(About this exercise): Begin your copy at the line with "ウォーハンマー(40k/AoS)、ボードゲーム、シタデルカラーの正規プレ" in the records below and end it at the line with "zenie studiów wyższych", restating each line word for word; omit the pictures.

(Data):

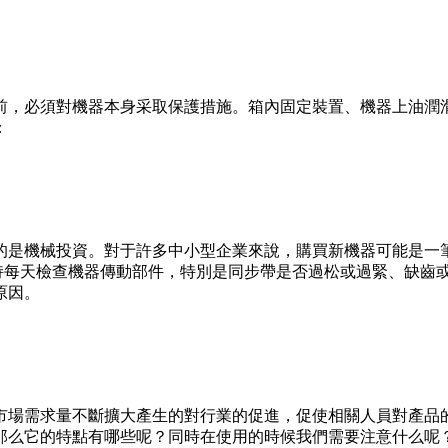
前，必須對機器本身采取保護措施。箱內固定裝置、機器上油潤
：
的是機械投資。對于許多中小型企業來說，購買新機器可能是一
堅持每天檢查機器傳動部件，特別是同步帶是否過松或過緊、缺齒
原因。
市場需求量不斷擴大產生的對行業的促進，促使相關人員對產品
那么它的特點有哪些呢？同時在使用的時候我們需要注意什么呢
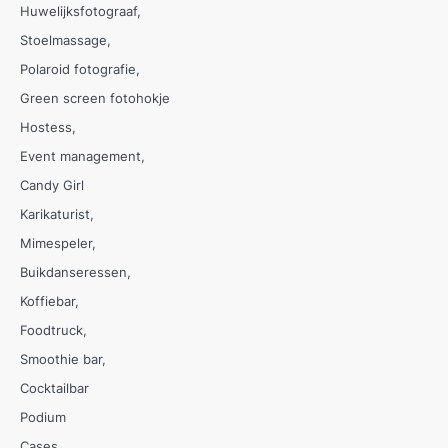
Huwelijksfotograaf
Stoelmassage
Polaroid fotografie
Green screen fotohokje
Hostess
Event management
Candy Girl
Karikaturist
Mimespeler
Buikdanseressen
Koffiebar
Foodtruck
Smoothie bar
Cocktailbar
Podium
Cases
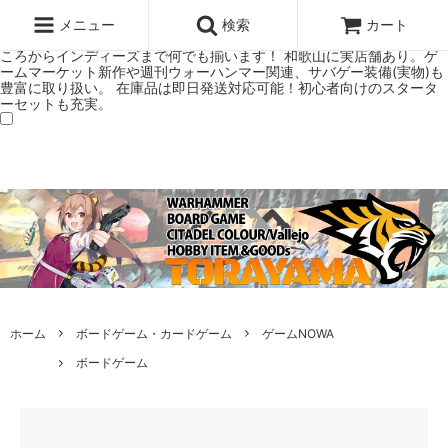
ウォーハンマー(40k/AoS)、ボードゲーム、シタデルカラーの正規プレ
ミアムショップTORAYAMA。通販・オンラインショップです！ ウォー
メニュー
検索
カート
ハンマーとボードゲームのことなら当店へ！ボードゲームもメジャーど
ころからインディーズまで何でも揃います！ 和歌山に実店舗あり。ゲ
ームマーケット新作や週刊ウォーハンマー関連、サバゲー装備(実物)も
豊富に取り扱い。 在庫品は即日発送対応可能！初心者向けのスタータ
ーセットも充実。
ホーム
ボードゲーム・カードゲーム
ゲームNOWA
ボードゲーム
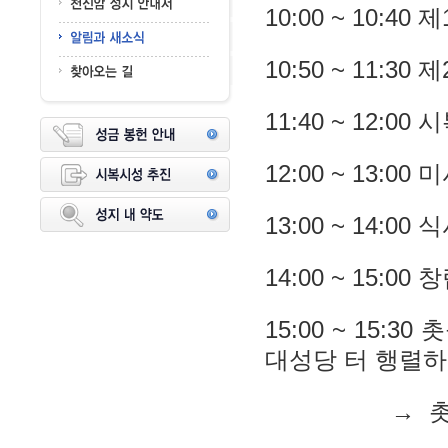
10:00 ~ 10:
10:50 ~ 11:3
11:40 ~ 12:
12:00 ~ 13:00 
13:00 ~ 14:00
14:00 ~ 15:
15:00 ~ 15:
대성당 터 행렬하
→ 촛불기도회 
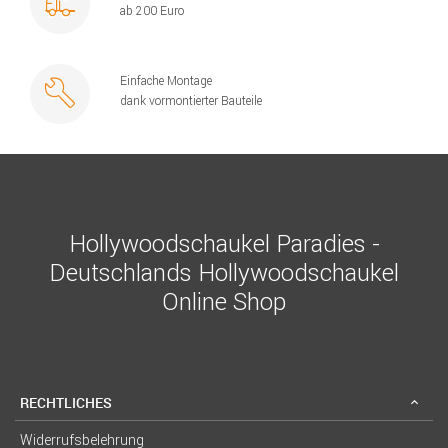
ab 200 Euro
Einfache Montage
dank vormontierter Bauteile
Hollywoodschaukel Paradies -
Deutschlands Hollywoodschaukel
Online Shop
RECHTLICHES
Widerrufsbelehrung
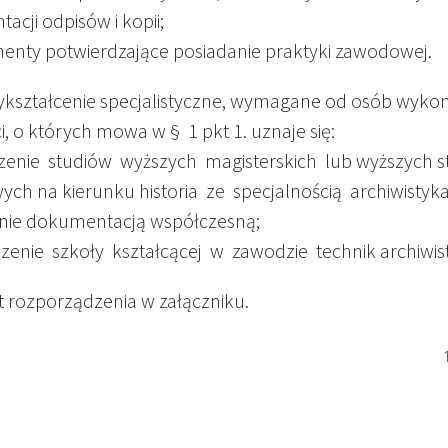
cji odpisów i kopii;
enty potwierdzające posiadanie praktyki zawodowej.
wykształcenie specjalistyczne, wymagane od osób wyko
, o których mowa w § 1 pkt 1. uznaje się:
zenie studiów wyższych magisterskich lub wyższych 
ch na kierunku historia ze specjalnością archiwistyk
nie dokumentacją współczesną;
zenie szkoły kształcącej w zawodzie technik archiwis
st rozporządzenia w załączniku.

(Your solution):
ウォーハンマー(40k/AoS)、ボードゲーム、シタデルカラーの正規プレ
ミアムショップTORAYAMA。通販・オンラインショップです！ ウォー
メニュー
検索
カート
ハンマーとボードゲームのことなら当店へ！ボードゲームもメジャーど
ころからインディーズまで何でも揃います！ 和歌山に実店舗あり。ゲ
ームマーケット新作や週刊ウォーハンマー関連、サバゲー装備(実物)も
豊富に取り扱い。 在庫品は即日発送対応可能！初心者向けのスタータ
ーセットも充実。
ホーム
ボードゲーム・カードゲーム
ゲームNOWA
ボードゲーム
10:00 ~ 10:
10:50 ~ 11:3
11:40 ~ 12:
12:00 ~ 13:00 
13:00 ~ 14:00
14:00 ~ 15:
15:00 ~ 15:
대성당 터 행렬하
→ 촛불기도회 
ab 200 Euro
Einfache Montage
dank vormontierter Bauteile
Hollywoodschaukel Paradies -
Deutschlands Hollywoodschaukel
Online Shop
RECHTLICHES
Widerrufsbelehrung
cji odpisów i kopii;
enty potwierdzające posiadanie praktyki zawodowej.
wykształcenie specjalistyczne, wymagane od osób wyko
, o których mowa w § 1 pkt 1. uznaje się:
zenie studiów wyższych magisterskich lub wyższych 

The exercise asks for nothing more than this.